Blues singer Sass Jordan—who opened earlier—played the role of the titular nun on the dramatic “Suite Sister Mary” and embraced Tate’s tormented protagonist, juxtaposing his black jeans and top with a resplendent white blouse. The second act saw the band barrel through “The Needle Lies,” “Breaking the Silence,” and “I Don’t Believe in Love.” Fittingly, Tate ditched his sunglasses for the climax (and Mindcrime conclusion), “Eyes of a Stranger.”
The gang returned for an encore that had the goateed singer waxing nostalgic about Mindcrime, which he plans to convert into a novella and / or play.
“You’re 20, then 40, then 60—and then you’re dead!” pondered Tate.
“But I know what I’m gonna do with the rest of my life.
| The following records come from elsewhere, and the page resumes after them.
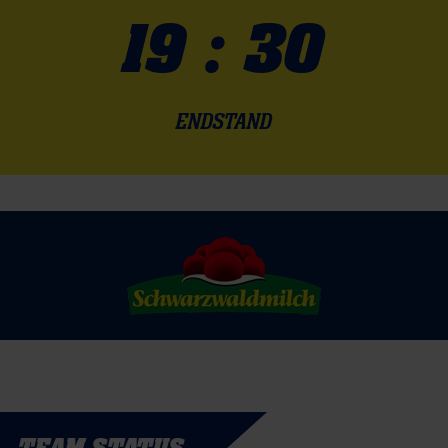
19 : 30
ENDSTAND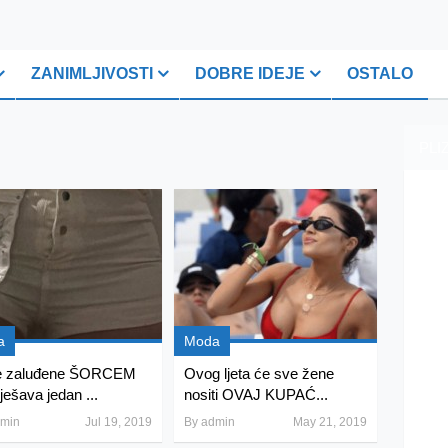
ZANIMLJIVOSTI
DOBRE IDEJE
OSTALO
PLI
a
Moda
e zaluđene ŠORCEM
Ovog ljeta će sve žene
rješava jedan ...
nositi OVAJ KUPAĆ...
min
Jul 19, 2019
By
admin
May 21, 2019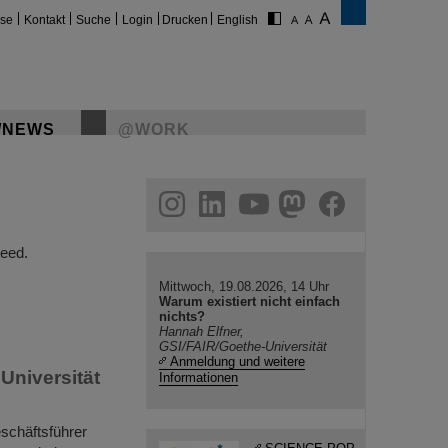
ise
Kontakt
Suche
Login
Drucken
English
/NEWS
@WORK
gram
linkedin
youtube
helmholtz.social
facebook
eed.
Mittwoch, 19.08.2026, 14 Uhr
Warum existiert nicht einfach
nichts?
Hannah Elfner,
GSI/FAIR/Goethe-Universität
Anmeldung und weitere
Universität
Informationen
schäftsführer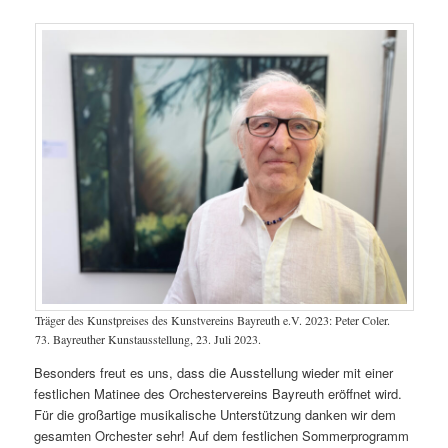
Träger des Kunstpreises des Kunstvereins Bayreuth e.V. 2023: Peter Coler.
73. Bayreuther Kunstausstellung, 23. Juli 2023.
Besonders freut es uns, dass die Ausstellung wieder mit einer
festlichen Matinee des Orchestervereins Bayreuth eröffnet wird.
Für die großartige musikalische Unterstützung danken wir dem
gesamten Orchester sehr! Auf dem festlichen Sommerprogramm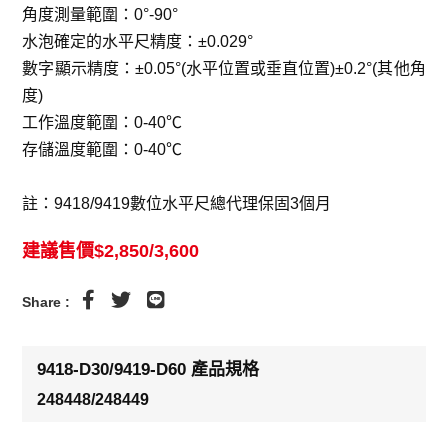
角度測量範圍：0°-90°
水泡確定的水平尺精度：±0.029°
數字顯示精度：±0.05°(水平位置或垂直位置)±0.2°(其他角
度)
工作溫度範圍：0-40℃
存儲溫度範圍：0-40℃
註：9418/9419數位水平尺總代理保固3個月
建議售價$2,850/3,600
Share :
9418-D30/9419-D60 產品規格
248448/248449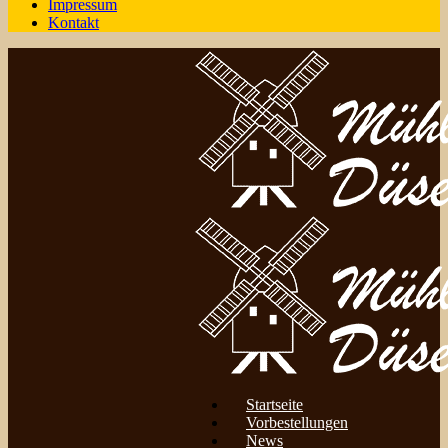
Impressum
Kontakt
Startseite
Vorbestellungen
News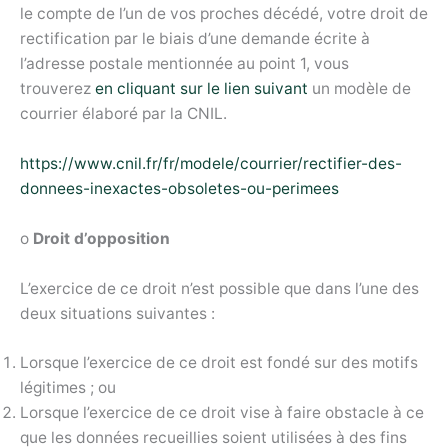
le compte de l’un de vos proches décédé, votre droit de
rectification par le biais d’une demande écrite à
l’adresse postale mentionnée au point 1, vous
trouverez
en cliquant sur le lien suivant
un modèle de
courrier élaboré par la CNIL.
https://www.cnil.fr/fr/modele/courrier/rectifier-des-
donnees-inexactes-obsoletes-ou-perimees
o
Droit d’opposition
L’exercice de ce droit n’est possible que dans l’une des
deux situations suivantes :
Lorsque l’exercice de ce droit est fondé sur des motifs
légitimes ; ou
Lorsque l’exercice de ce droit vise à faire obstacle à ce
que les données recueillies soient utilisées à des fins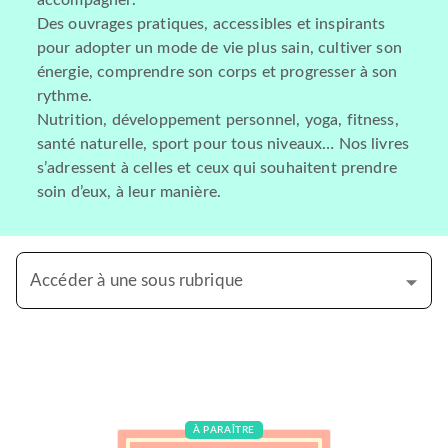
accompagner.
Des ouvrages pratiques, accessibles et inspirants
pour adopter un mode de vie plus sain, cultiver son
énergie, comprendre son corps et progresser à son
rythme.
Nutrition, développement personnel, yoga, fitness,
santé naturelle, sport pour tous niveaux… Nos livres
s’adressent à celles et ceux qui souhaitent prendre
soin d’eux, à leur manière.
Accéder à une sous rubrique
À PARAÎTRE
I’m gonna rock!”
Sarzo tickled an acoustic guitar on torch ballad “Silent Lucidity,” on which the crowd handled the ahh-ahh pre-chorus while flicking their Bics. Tate and co. cranked it up again on Empire epics “Best I Can” and “Jet City Woman,” drawing the night’s most boisterous response. Now sporting a star-spangled vest, Rudy battered his bass anew on “I’m American” (from 2006’s Operation: Mindcrime II). The title track to Queensryche’s triple-platinum smash 1990 album wrapped things up nicely—and with ten successive blasts of noise from Tichy and the guitarists counted out before the final bow.
Acoustic-based duo Something Unto Nothing (aka SUN) warmed the house with a half hour of fiery, foot-stomping blues. Blonde chanteuse Sass Jordan belted a la Janis Joplin / Melissa Etheridge on tunes from her recent disc, From Dusk Til Dawn, as Brian Tichy (pulling a double-shift) simultaneously strummed guitar and kept beat on a kick drum. Tichy jangled a 12-string on “Long Way Home,” whose full, shimmery sound harkened the swamp groove of Led Zeppelin’s “Gallow’s Pole.” Jordan dazzled with a stripped-down cover of Paul McCartney’s “Maybe I’m Amazed.”
The Voodoos fulfilled middle-slot duty with a batch of alternative rock from their eponymous release. Shaggy-headed singer Mark Daly wailed on “Nowhere to Run,” “Black Walls,” and “Away From You” as guitarists Nick Greatrex and Oisin Hennessey noodled on Gibson SGs and Les Pauls. Bassist Mick Bogan cemented the grooves with drummer Fion Hennessey, who manned a Pork Pie Percussion kit. Hailing from Cork, Ireland, this dynamic five-piece is worth keeping tabs on.